* Text excerpt:
▬▬▬▬▬▬▬▬▬▬
Studio album by Themselves
- Released: October 20, 2009
- Genre: Alternative hip hop
- Length: 40:28
- Label: Anticon
- Producer: Jel, Doseone

Themselves chronology
| The Free Houdini (2009) | Crowns Down (2009) | Crowns Down & Company (2010) |

= Crowns Down =

Crowns Down (stylized as CrownsDown) is the third studio album by American hip hop duo Themselves. It was released on Anticon in 2009. A remix version of the album, Crowns Down & Company, was released in 2010.

Professional ratings
Aggregate scores
| Source | Rating |
| Metacritic | 72/100 |
Review scores
| Source | Rating |
| AllMusic |  |
| BBC Music | favorable |
| Christgau's Consumer Guide | (2-star Honorable Mention) |
| Drowned in Sound | 8/10 |
| Exclaim! | favorable |
| Pitchfork | 6.7/10 |
| The Skinny |  |
| Spectrum Culture | 3.5/5 |
| Tiny Mix Tapes |  |
| XLR8R | 8/10 |

==Critical reception==
At Metacritic, which assigns a weighted average score out of 100 to reviews from mainstream critics, the album received an average score of 72% based on 7 reviews, indicating "generally favorable reviews".
▬▬▬▬▬▬▬▬▬▬
* Data under study:
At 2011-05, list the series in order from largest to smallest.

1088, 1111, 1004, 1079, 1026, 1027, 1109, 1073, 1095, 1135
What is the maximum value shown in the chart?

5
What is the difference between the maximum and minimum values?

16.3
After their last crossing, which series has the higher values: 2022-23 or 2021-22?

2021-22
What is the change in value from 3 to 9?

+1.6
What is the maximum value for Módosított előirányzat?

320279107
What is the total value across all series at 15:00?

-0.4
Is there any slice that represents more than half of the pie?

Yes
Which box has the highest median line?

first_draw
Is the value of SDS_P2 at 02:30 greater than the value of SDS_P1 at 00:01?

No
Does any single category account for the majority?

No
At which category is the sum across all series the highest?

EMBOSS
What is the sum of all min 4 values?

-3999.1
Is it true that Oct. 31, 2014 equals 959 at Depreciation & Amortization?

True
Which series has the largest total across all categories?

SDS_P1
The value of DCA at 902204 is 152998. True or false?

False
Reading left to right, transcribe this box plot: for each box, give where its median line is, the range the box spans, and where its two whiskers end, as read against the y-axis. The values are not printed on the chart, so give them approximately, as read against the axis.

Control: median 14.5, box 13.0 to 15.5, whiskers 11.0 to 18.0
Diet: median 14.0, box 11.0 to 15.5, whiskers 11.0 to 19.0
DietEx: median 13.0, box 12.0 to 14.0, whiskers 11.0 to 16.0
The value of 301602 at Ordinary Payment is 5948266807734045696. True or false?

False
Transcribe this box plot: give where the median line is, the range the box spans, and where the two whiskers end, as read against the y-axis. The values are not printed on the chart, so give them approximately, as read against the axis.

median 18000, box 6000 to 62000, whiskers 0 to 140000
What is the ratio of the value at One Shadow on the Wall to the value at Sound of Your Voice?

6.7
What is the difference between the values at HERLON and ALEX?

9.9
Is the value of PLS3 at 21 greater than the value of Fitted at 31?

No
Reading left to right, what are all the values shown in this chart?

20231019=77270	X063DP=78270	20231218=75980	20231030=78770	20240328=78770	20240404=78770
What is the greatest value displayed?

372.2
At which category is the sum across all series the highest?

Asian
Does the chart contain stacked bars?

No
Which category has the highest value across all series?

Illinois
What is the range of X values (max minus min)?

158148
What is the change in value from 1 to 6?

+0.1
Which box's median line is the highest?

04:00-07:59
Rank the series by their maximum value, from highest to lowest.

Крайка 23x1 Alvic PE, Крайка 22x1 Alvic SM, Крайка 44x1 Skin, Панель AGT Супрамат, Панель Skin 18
▬▬▬▬▬▬▬▬▬▬
* What to work on:
A. Please turn the paragraph of the Crowns Down text that begins "Crowns Down (stylized as CrownsDown)" into a short bulleted list that keeps its main facts.
B. Summarize the Crowns Down text in two sentences.
These entries were drawn from a different source than the text.

* Expected responses:
A.
- Crowns Down (stylized as CrownsDown) is the third studio album by American hip hop duo Themselves.
- It was released on Anticon in 2009.
- A remix version, Crowns Down & Company, followed in 2010.

B. Crowns Down is the third studio album by the American hip hop duo Themselves, released on Anticon in 2009 and followed by the remix version Crowns Down & Company in 2010. At Metacritic, the album received an average score of 72 based on 7 reviews, indicating "generally favorable reviews".